[Activity] Tally the lines in the data below in which the word "menutrisi" occurs, then give only the total.

[Entries taken from a collection]
_ _ _ _ _
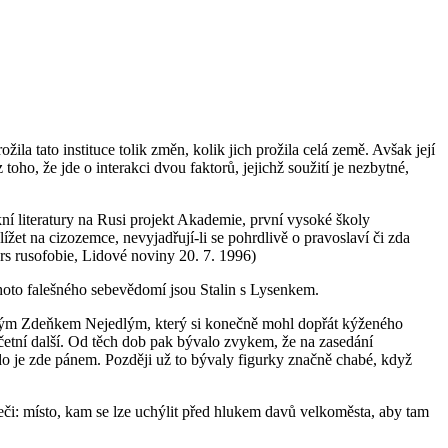
a tato instituce tolik změn, kolik jich prožila celá země. Avšak její
oho, že jde o interakci dvou faktorů, jejichž soužití je nezbytné,
í literatury na Rusi projekt Akademie, první vysoké školy
žet na cizozemce, nevyjadřují-li se pohrdlivě o pravoslaví či zda
s rusofobie, Lidové noviny 20. 7. 1996)
tohoto falešného sebevědomí jsou Stalin s Lysenkem.
árlým Zdeňkem Nejedlým, který si konečně mohl dopřát kýženého
 četní další. Od těch dob pak bývalo zvykem, že na zasedání
do je zde pánem. Později už to bývaly figurky značně chabé, když
eči: místo, kam se lze uchýlit před hlukem davů velkoměsta, aby tam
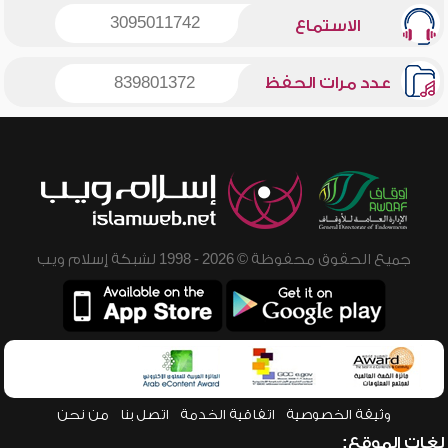
3095011742
الاستماع
عدد مرات الحفظ
839801372
جميع الحقوق محفوظة © 2026 - 1998 لشبكة إسلام ويب
وثيقة الخصوصية
اتفاقية الخدمة
اتصل بنا
من نحن
لغات الموقع:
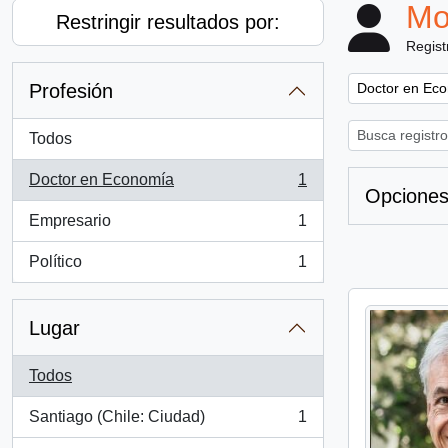
Mo
Restringir resultados por:
Regist
Remove filter:
Profesión
Doctor en Ec
Todos
Doctor en Economía
1
, 1 resultados
Opciones
Empresario
1
, 1 resultados
Político
1
, 1 resultados
Lugar
Todos
Santiago (Chile: Ciudad)
1
, 1 resultados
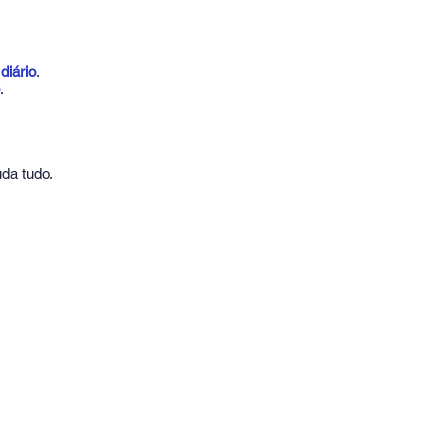
iário
.
.
a tudo.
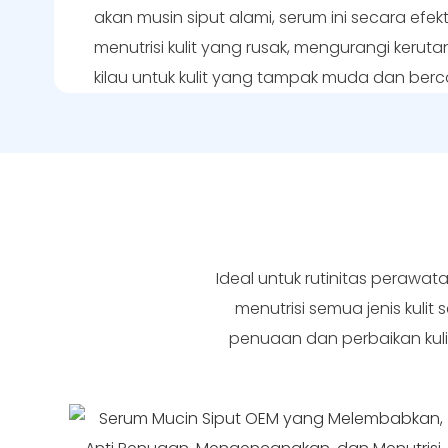
akan musin siput alami, serum ini secara efe
menutrisi kulit yang rusak, mengurangi kerut
kilau untuk kulit yang tampak muda dan ber
Ideal untuk rutinitas perawa
menutrisi semua jenis kul
penuaan dan perbaikan kulit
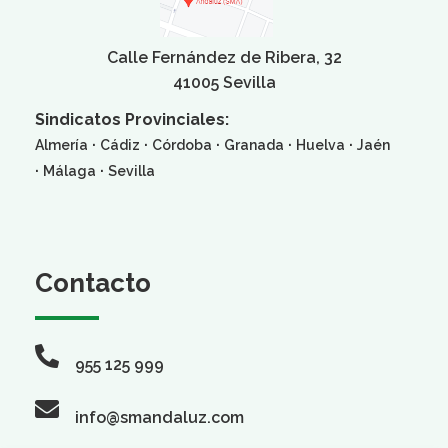
Calle Fernández de Ribera, 32
41005 Sevilla
Sindicatos Provinciales:
·
·
·
·
·
Almería
Cádiz
Córdoba
Granada
Huelva
Jaén
·
·
Málaga
Sevilla
Contacto
955 125 999
info@smandaluz.com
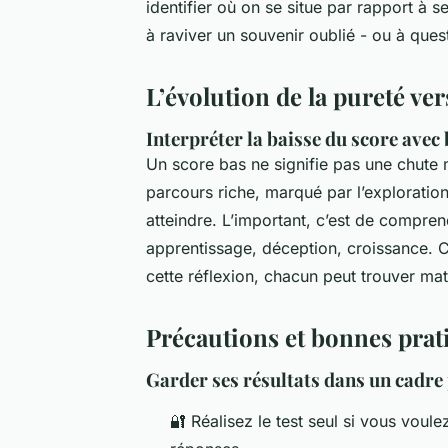
identifier où on se situe par rapport à s
à raviver un souvenir oublié - ou à ques
L’évolution de la pureté ver
Interpréter la baisse du score avec 
Un score bas ne signifie pas une chute m
parcours riche, marqué par l’exploration.
atteindre. L’important, c’est de compre
apprentissage, déception, croissance. Ce 
cette réflexion, chacun peut trouver mat
Précautions et bonnes prat
Garder ses résultats dans un cadre
🔐 Réalisez le test seul si vous voule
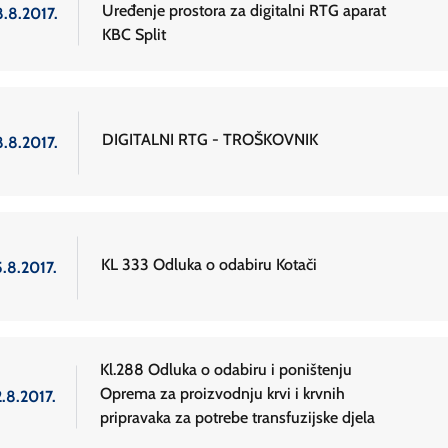
Uređenje prostora za digitalni RTG aparat
8.8.2017.
KBC Split
DIGITALNI RTG - TROŠKOVNIK
8.8.2017.
KL 333 Odluka o odabiru Kotači
5.8.2017.
Kl.288 Odluka o odabiru i poništenju
Oprema za proizvodnju krvi i krvnih
.8.2017.
pripravaka za potrebe transfuzijske djela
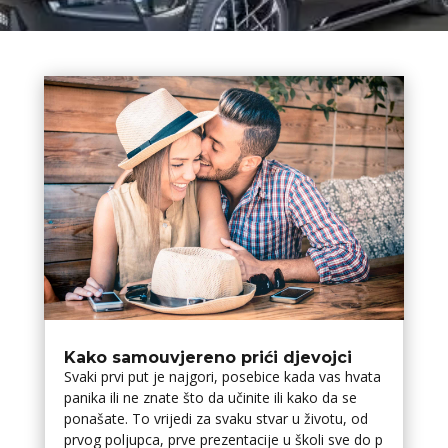
Kako samouvjereno prići djevojci
Svaki prvi put je najgori, posebice kada vas hvata
panika ili ne znate što da učinite ili kako da se
ponašate. To vrijedi za svaku stvar u životu, od
prvog poljupca, prve prezentacije u školi sve do p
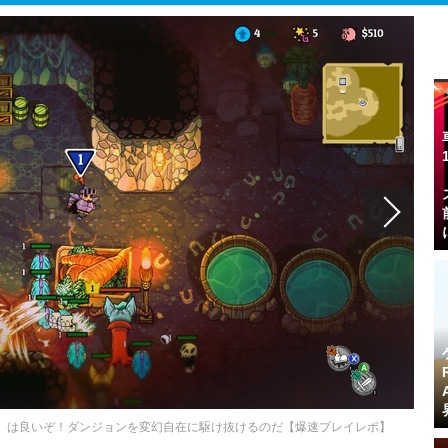
e World』は良いぞ！ダンジョンを変幻自在に駆け抜けるのだ【爆速プレイレポ】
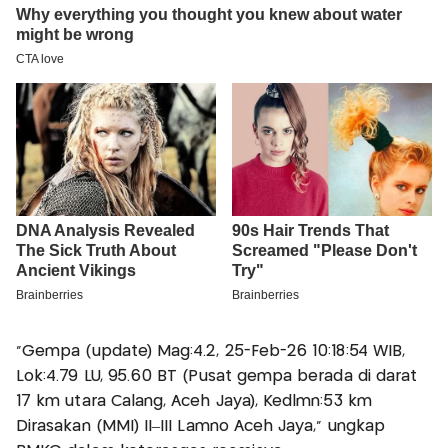
“Gempa (update) Mag:4.2, 25-Feb-26 10:18:54 WIB,
Lok:4.79 LU, 95.60 BT (Pusat gempa berada di darat
17 km utara Calang, Aceh Jaya), Kedlmn:53 km
Dirasakan (MMI) II–III Lamno Aceh Jaya,” ungkap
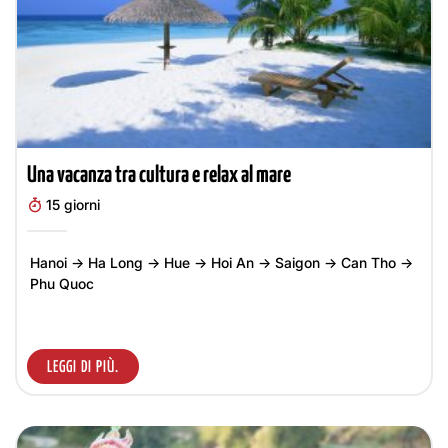
Una vacanza tra cultura e relax al mare
15 giorni
Hanoi → Ha Long → Hue → Hoi An → Saigon → Can Tho →
Phu Quoc
LEGGI DI PIÙ.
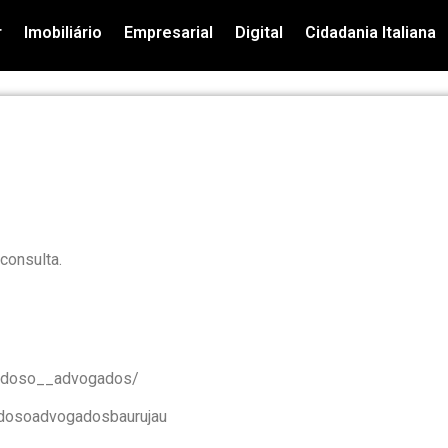
r
Imobiliário
Empresarial
Digital
Cidadania Italiana
consulta.
ardoso__advogados/
rdosoadvogadosbaurujau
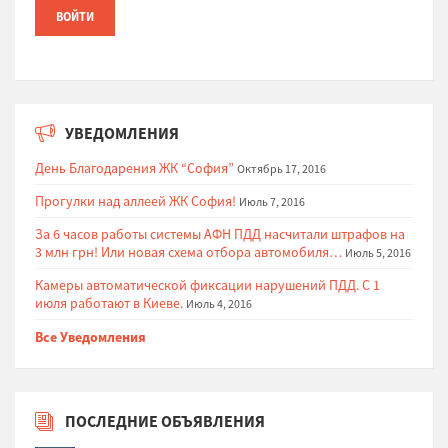
УВЕДОМЛЕНИЯ
День Благодарения ЖК “София”
Октябрь 17, 2016
Прогулки над аллеей ЖК София!
Июль 7, 2016
За 6 часов работы системы АФН ПДД насчитали штрафов на
3 млн грн! Или новая схема отбора автомобиля…
Июль 5, 2016
Камеры автоматической фиксации нарушений ПДД. С 1
июля работают в Киеве.
Июль 4, 2016
Все Уведомления
ПОСЛЕДНИЕ ОБЪЯВЛЕНИЯ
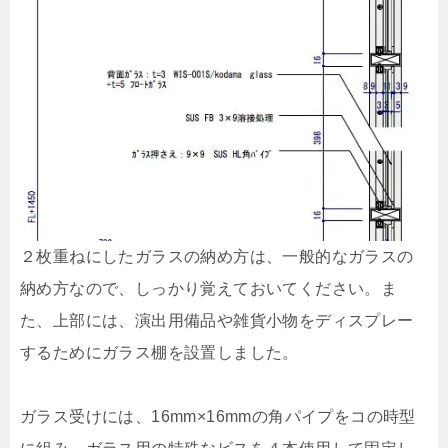
２枚重ねにしたガラスの納め方は、一般的なガラスの
納め方なので、しっかり覚えておいてください。ま
た、上部には、演出用備品や雑貨小物をディスプレー
するためにガラス棚を設置しました。
ガラス受けには、16mm×16mmの角パイプをコの時型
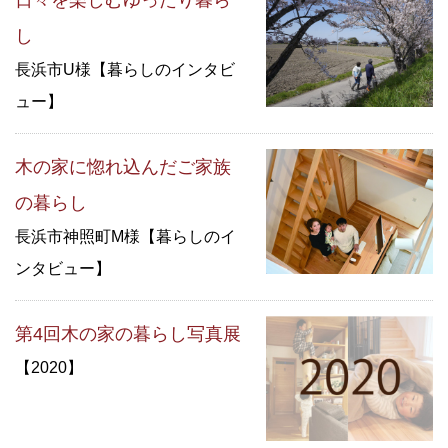
日々を楽しむゆったり暮ら
し
長浜市U様【暮らしのインタビ
ュー】
木の家に惚れ込んだご家族
の暮らし
長浜市神照町M様【暮らしのイ
ンタビュー】
第4回木の家の暮らし写真展
【2020】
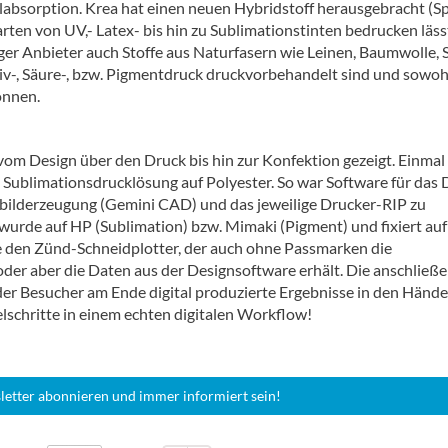
llabsorption. Krea hat einen neuen Hybridstoff herausgebracht (S
arten von UV,- Latex- bis hin zu Sublimationstinten bedrucken läss
ziger Anbieter auch Stoffe aus Naturfasern wie Leinen, Baumwolle, 
tiv-, Säure-, bzw. Pigmentdruck druckvorbehandelt sind und sowoh
önnen.
m Design über den Druck bis hin zur Konfektion gezeigt. Einmal
ublimationsdrucklösung auf Polyester. So war Software für das 
ttbilderzeugung (Gemini CAD) und das jeweilige Drucker-RIP zu
rde auf HP (Sublimation) bzw. Mimaki (Pigment) und fixiert auf
e den Zünd-Schneidplotter, der auch ohne Passmarken die
der aber die Daten aus der Designsoftware erhält. Die anschließ
ss der Besucher am Ende digital produzierte Ergebnisse in den Händ
elschritte in einem echten digitalen Workflow!
letter abonnieren und immer informiert sein!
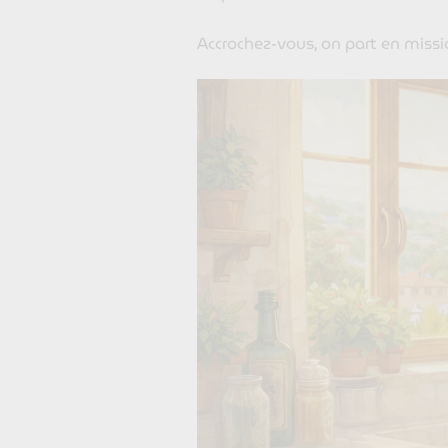
Accrochez-vous, on part en missio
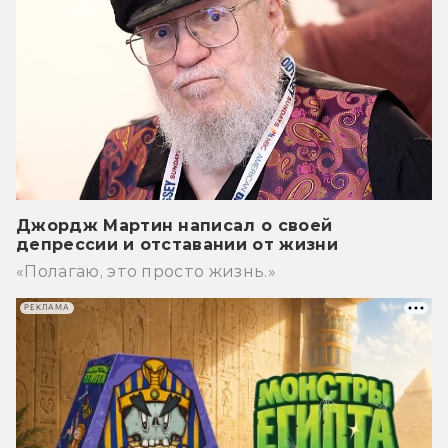
Джордж Мартин написал о своей
депрессии и отставании от жизни
«Полагаю, это просто жизнь.»
РЕКЛАМА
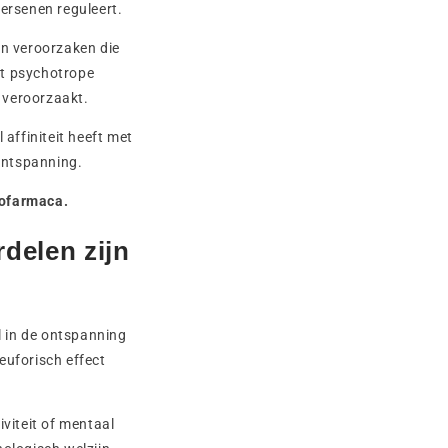
hersenen reguleert.
n veroorzaken die
et psychotrope
 veroorzaakt.
affiniteit heeft met
 ontspanning.
hofarmaca.
delen zijn
l in de ontspanning
 euforisch effect
viteit of mentaal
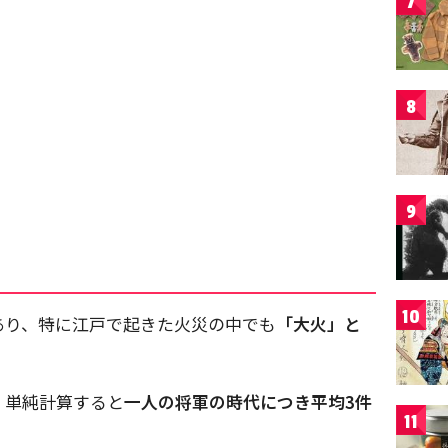
7
8
9
10
あり、特に江戸で起きた火災の中でも
「大火」と
。
、単純計算すると
一人の将軍の時代につき平均3件
11
。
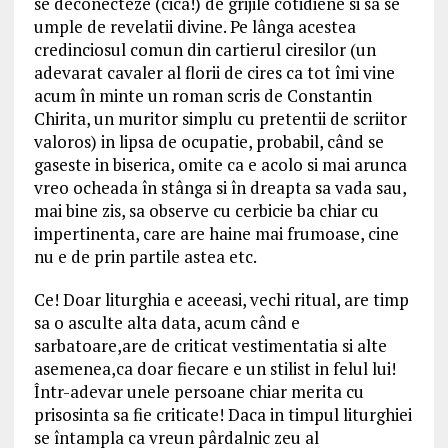
se deconecteze (cica!) de grijile cotidiene si sa se
umple de revelatii divine. Pe lânga acestea
credinciosul comun din cartierul ciresilor (un
adevarat cavaler al florii de cires ca tot îmi vine
acum în minte un roman scris de Constantin
Chirita, un muritor simplu cu pretentii de scriitor
valoros) in lipsa de ocupatie, probabil, când se
gaseste in biserica, omite ca e acolo si mai arunca
vreo ocheada în stânga si în dreapta sa vada sau,
mai bine zis, sa observe cu cerbicie ba chiar cu
impertinenta, care are haine mai frumoase, cine
nu e de prin partile astea etc.
Ce! Doar liturghia e aceeasi, vechi ritual, are timp
sa o asculte alta data, acum când e
sarbatoare,are de criticat vestimentatia si alte
asemenea,ca doar fiecare e un stilist in felul lui!
Într-adevar unele persoane chiar merita cu
prisosinta sa fie criticate! Daca in timpul liturghiei
se întampla ca vreun pârdalnic zeu al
_ _ _ _ _
[Answer to this exercise] 2